-- The records follows --

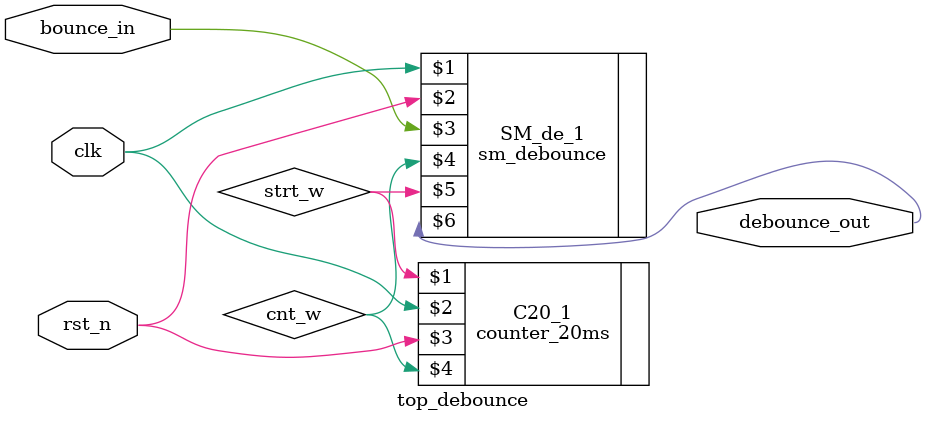
<source format=v>
module top_debounce(bounce_in, clk, rst_n, debounce_out);

input bounce_in, clk, rst_n;
output debounce_out;

wire cnt_w, strt_w;

sm_debounce SM_de_1(clk, rst_n, bounce_in, cnt_w, strt_w, debounce_out);
counter_20ms C20_1(strt_w, clk, rst_n, cnt_w);

endmodule

</source>
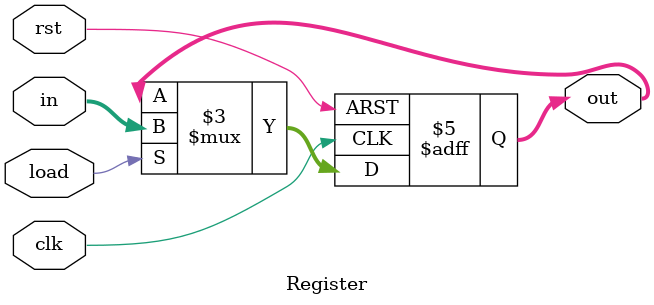
<source format=v>
`timescale 1ns / 1ps

// (input clk, input rst, input D, output reg Q);
module Register#(parameter n=8)(
    input clk, 
    input rst,
    input load, 
    input[n-1:0] in, 
    output reg[n-1:0] out

    );

    always@ (posedge clk, posedge rst)
        begin
            if(rst)
                out = 0;
            else
                if(load)
                    out = in;
                else
                    out = out;
        end
    
endmodule

</source>
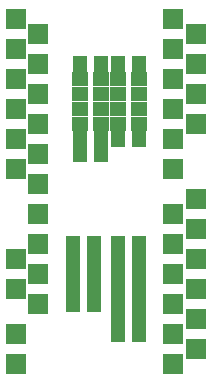
<source format=gbr>
G04 DesignSpark PCB Gerber Version 9.0 Build 5115 *
G04 #@! TF.Part,Single*
G04 #@! TF.FileFunction,Soldermask,Bot *
G04 #@! TF.FilePolarity,Negative *
%FSLAX35Y35*%
%MOIN*%
G04 #@! TA.AperFunction,SMDPad,CuDef*
%ADD21R,0.04940X0.05330*%
G04 #@! TA.AperFunction,ComponentPad*
%ADD16R,0.07000X0.07000*%
G04 #@! TA.AperFunction,SMDPad,CuDef*
%ADD22R,0.05291X0.04937*%
X0Y0D02*
D02*
D16*
X20250Y19996D03*
Y29996D03*
Y44996D03*
Y54996D03*
Y84996D03*
Y94996D03*
Y104996D03*
Y114996D03*
Y124996D03*
Y134996D03*
X27750Y39996D03*
Y49996D03*
Y59996D03*
Y69996D03*
Y79996D03*
Y89996D03*
Y99996D03*
Y109996D03*
Y119996D03*
Y129996D03*
X72750Y19996D03*
Y29996D03*
Y39996D03*
Y49996D03*
Y59996D03*
Y69996D03*
Y84996D03*
Y94996D03*
Y104996D03*
Y114996D03*
Y124996D03*
Y134996D03*
X80250Y24996D03*
Y34996D03*
Y44996D03*
Y54996D03*
Y64996D03*
Y74996D03*
Y99996D03*
Y109996D03*
Y119996D03*
Y129996D03*
D02*
D21*
X39250Y39996D03*
Y44996D03*
Y49996D03*
Y54996D03*
Y59996D03*
X41750Y89996D03*
Y94996D03*
Y119996D03*
X46250Y39996D03*
Y44996D03*
Y49996D03*
Y54996D03*
Y59996D03*
X48750Y89996D03*
Y94996D03*
Y119996D03*
X54250Y29996D03*
Y34996D03*
Y39996D03*
Y44996D03*
Y49996D03*
Y54996D03*
Y59996D03*
Y94996D03*
Y119996D03*
X61250Y29996D03*
Y34996D03*
Y39996D03*
Y44996D03*
Y49996D03*
Y54996D03*
Y59996D03*
Y94996D03*
Y119996D03*
D02*
D22*
X41750Y99996D03*
Y104996D03*
Y109996D03*
Y114996D03*
X48750Y99996D03*
Y104996D03*
Y109996D03*
Y114996D03*
X54250Y99996D03*
Y104996D03*
Y109996D03*
Y114996D03*
X61250Y99996D03*
Y104996D03*
Y109996D03*
Y114996D03*
X0Y0D02*
M02*

</source>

-- The records concluded --

_What to produce:_ Reproduce nothing but the lines from the line containing "X41750Y99996D03*" to the last line of the data, each exactly as written.

_Solution to this exercise:_
X41750Y99996D03*
Y104996D03*
Y109996D03*
Y114996D03*
X48750Y99996D03*
Y104996D03*
Y109996D03*
Y114996D03*
X54250Y99996D03*
Y104996D03*
Y109996D03*
Y114996D03*
X61250Y99996D03*
Y104996D03*
Y109996D03*
Y114996D03*
X0Y0D02*
M02*

</source>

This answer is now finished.